Noel Sharkey, professeur d’intelligence artificielle et de robotique à l’université de Sheffield est lui aussi d’accord que pour les constructeurs, cette proposition constitue un moyen de se dédouaner de la responsabilité des actions de leurs machines et des dommages qu’elles pourraient causer.
Des robots qui seraient dotés d’une intelligence similaire à celles des humains et capable de prendre des décisions sont encore loin d’exister. Aujourd’hui, les robots font mieux que les humains dans certaines tâches spécifiques, voire des applications restreintes, comme la reconnaissance d’images, ou encore jouer au jeu de Go.
Mais ces applications bien qu’elles soient avancées restent limitées à un seul domaine. Jouer à Go, ou bien catégoriser des images constituent tout ce que peuvent faire ces machines, contrairement aux humains qui peuvent à la fois comprendre le langage, apprendre à jouer à une variété de jeux et reconnaître des images.
En dépit de cette réalité, les rapports exagérés des médias sur les avancées dans la robotique ont infiltré le débat public. En conséquence, les législateurs pourraient être poussés à adopter des régulations prématurées, alertent les signataires de la lettre.
En gros, les experts accusent les partisans de cette proposition de surestimer intentionnellement les capacités d’intelligence artificielle pour duper un public facilement impressionnable : « D'un point de vue technique, ce projet présente de nombreux biais basés sur une surévaluation des capacités réelles des robots les plus avancés, une compréhension superficielle de leur imprévisibilité et de leurs capacités d'autoapprentissage et une perception du robot déformée par la science-fiction ainsi que par les annonces récentes d'une presse sensationnaliste », estiment-ils.
Le robot humanoïde Sophia
Selon certains chercheurs, aucun robot n’a réussi à faire véhiculer des notions aussi erronées sur la robotique que le robot Sophia : un robot humanoïde qui a fait sa première apparition en mars 2016, puis s’est vu octroyer la citoyenneté saoudienne, un titre des Nations Unies et a inauguré La Conférence de Sécurité à Munich cette année.
« Je ne suis pas contre l’idée d’un robot pour le spectacle, » a dit Sharkey, qui a cosigné la lettre et a aussi cofondé la Fondation de la Robotique Responsable. « Mais quand ils commencent à l’entraîner à l’ONU et à donner aux nations une fausse idée sur ce que peut faire la robotique et l’état de l’IA actuellement, c’est très, très dangereux. »
Il a ajouté : « C’est très dangereux pour les législateurs également. Ils voient ça et le croient, car ils ne sont pas des ingénieurs et il n’y a aucune raison pour qu’ils n’y croient pas. »

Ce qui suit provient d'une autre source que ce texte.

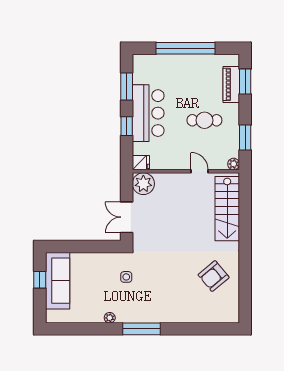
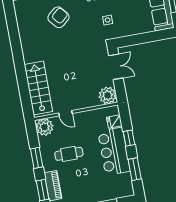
window: (245, 137) -> (37, 158), moved
fridge: (141, 163) -> (114, 122), moved
plant: (234, 164) -> (44, 127), width x1.87, depth x1.87
armchair: (214, 276) -> (58, 17), moved

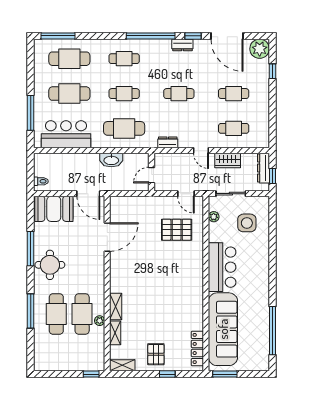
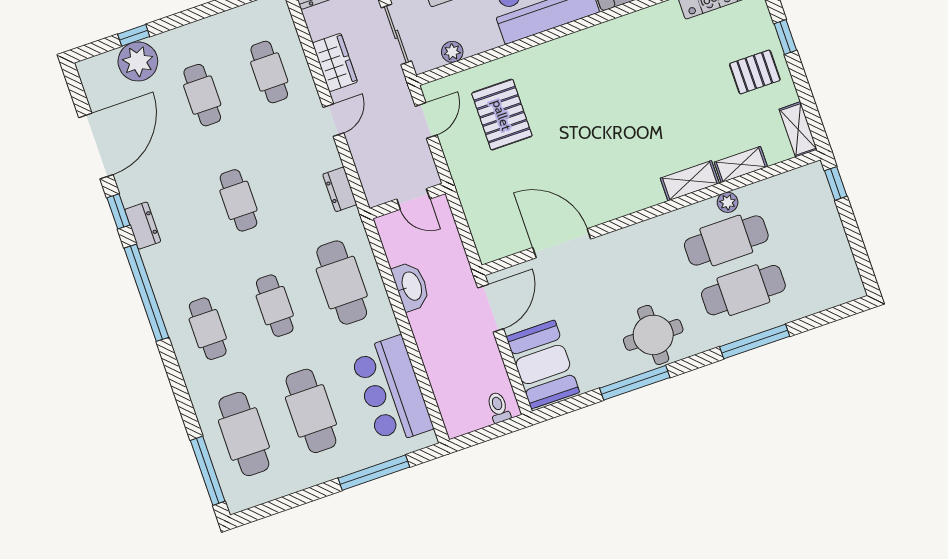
plant: (260, 49) -> (138, 61), moved

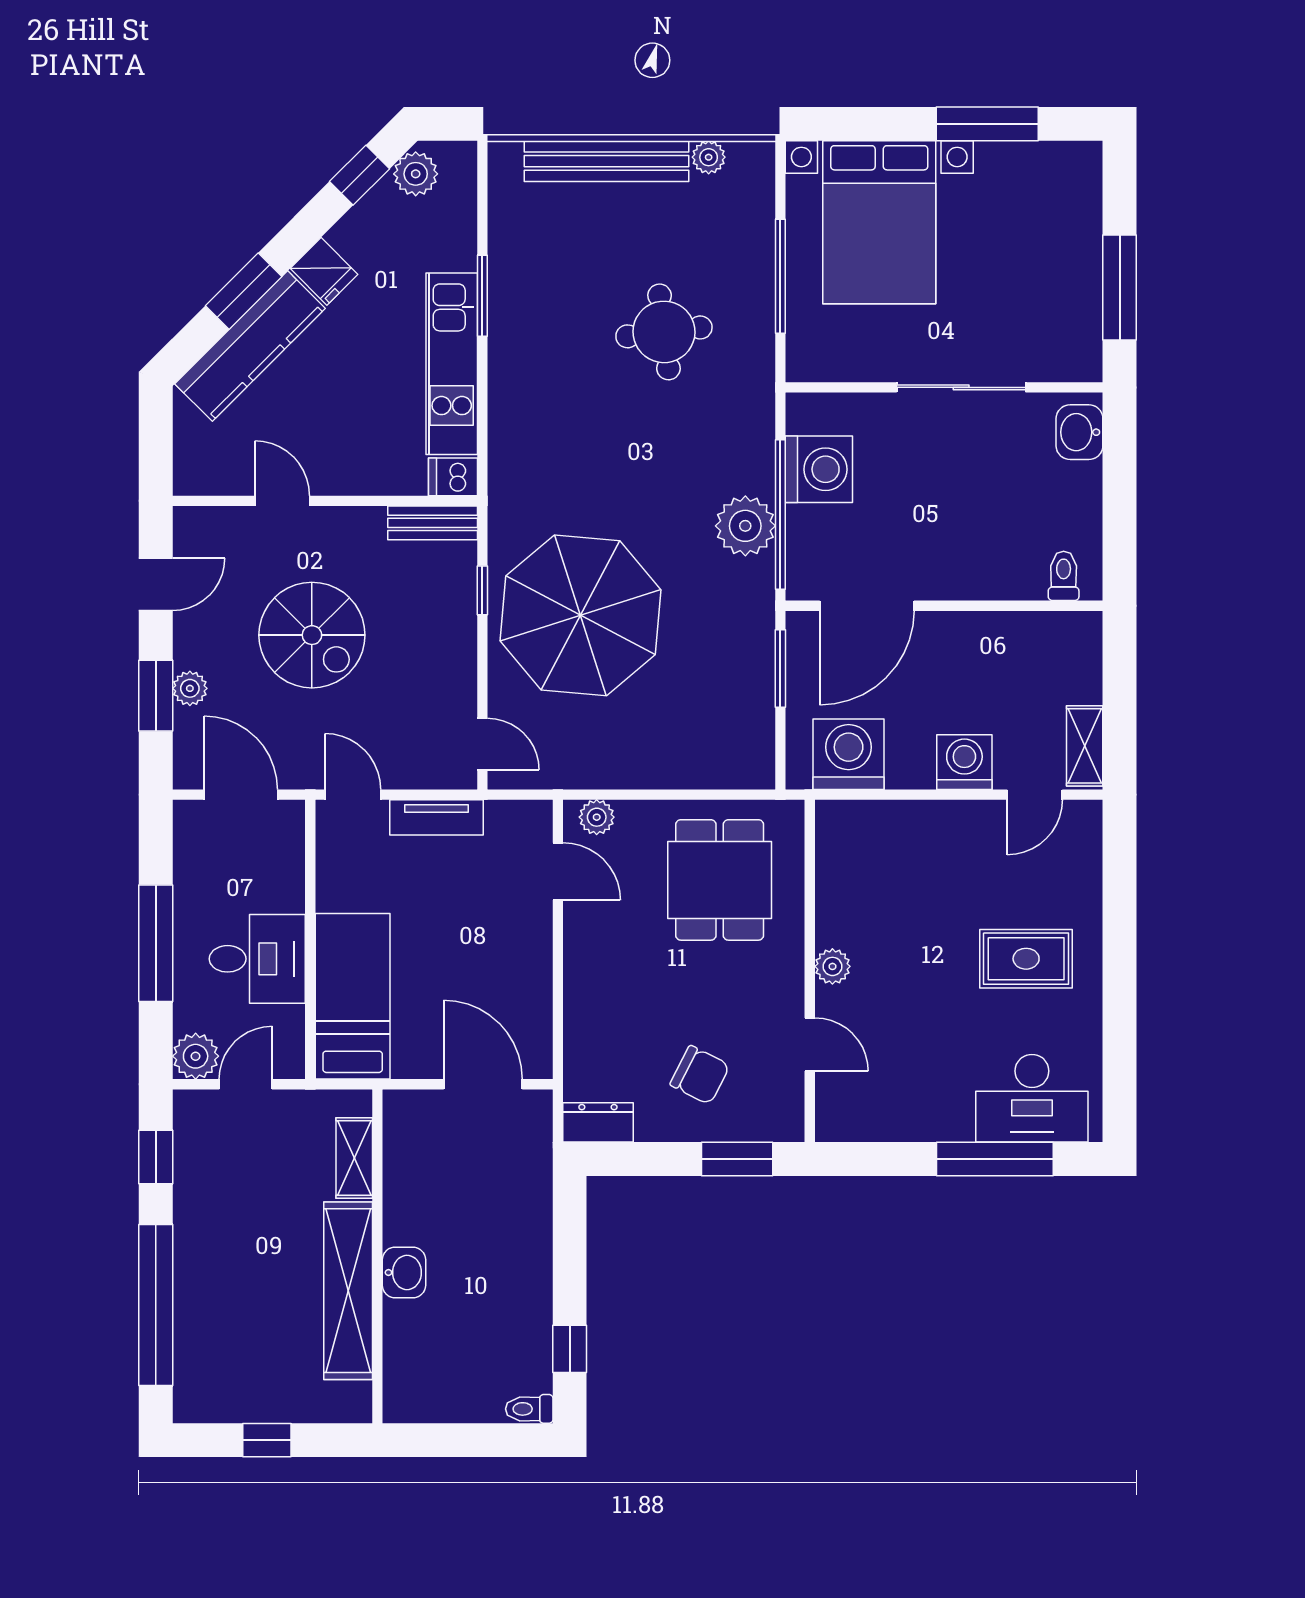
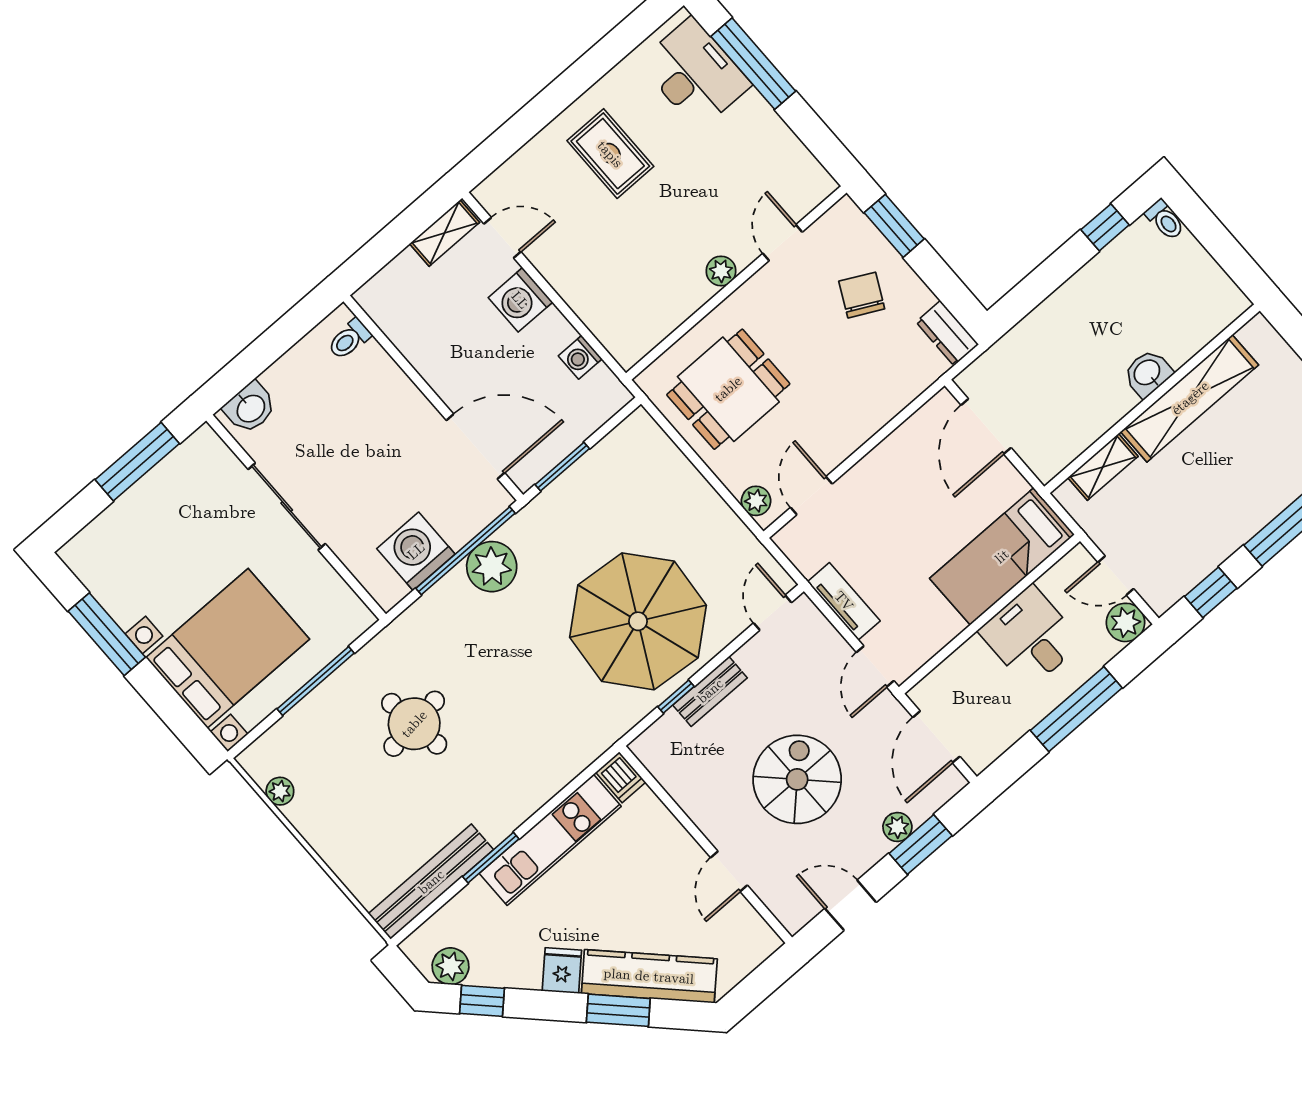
bench: (607, 161) -> (431, 882), moved, turned 90
bench: (433, 523) -> (710, 691), moved, turned 90
washing machine: (849, 754) -> (580, 357), width x0.53, depth x0.53

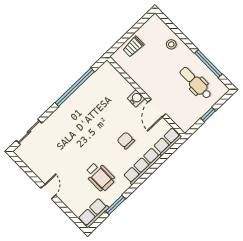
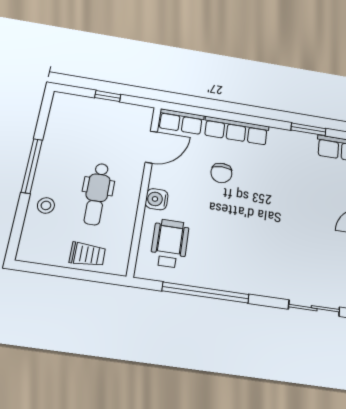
window: (208, 64) -> (32, 166), moved
dental chair: (196, 83) -> (97, 194), moved
door: (157, 108) -> (151, 147), moved
wheelchair: (100, 177) -> (170, 243), moved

Octroyer une personnalité juridique à des robots pose d’autres problèmes d’un point de vue éthique et juridique : par exemple, le robot pourrait alors se prétendre à des droits humains, tels que le droit à la dignité, le droit à son intégrité, le droit à la rémunération ou le droit à la citoyenneté.
Les experts insistent aussi que ce statut juridique des robots ne peut pas être comparé au modèle de la personne morale, car contrairement à une société, un robot n’a pas de personne physique derrière lui pour le représenter et le diriger.
Dans leur lettre, les 156 experts en IA avancent que les lois civiles actuelles de l’UE sont suffisantes pour adresser les questions de responsabilité.
Delvaux a pour sa part dit que l’idée d’une personnalité électronique ne consiste pas à donner aux robots des droits humains, mais de s’assurer qu’un robot est et restera une machine avec un humain aux commandes. Le projet est toujours en discussion à Bruxelles : « Peut-être qu'à la fin, on arrivera à la conclusion que ce n'est pas une si bonne idée », a déclaré Delvaux.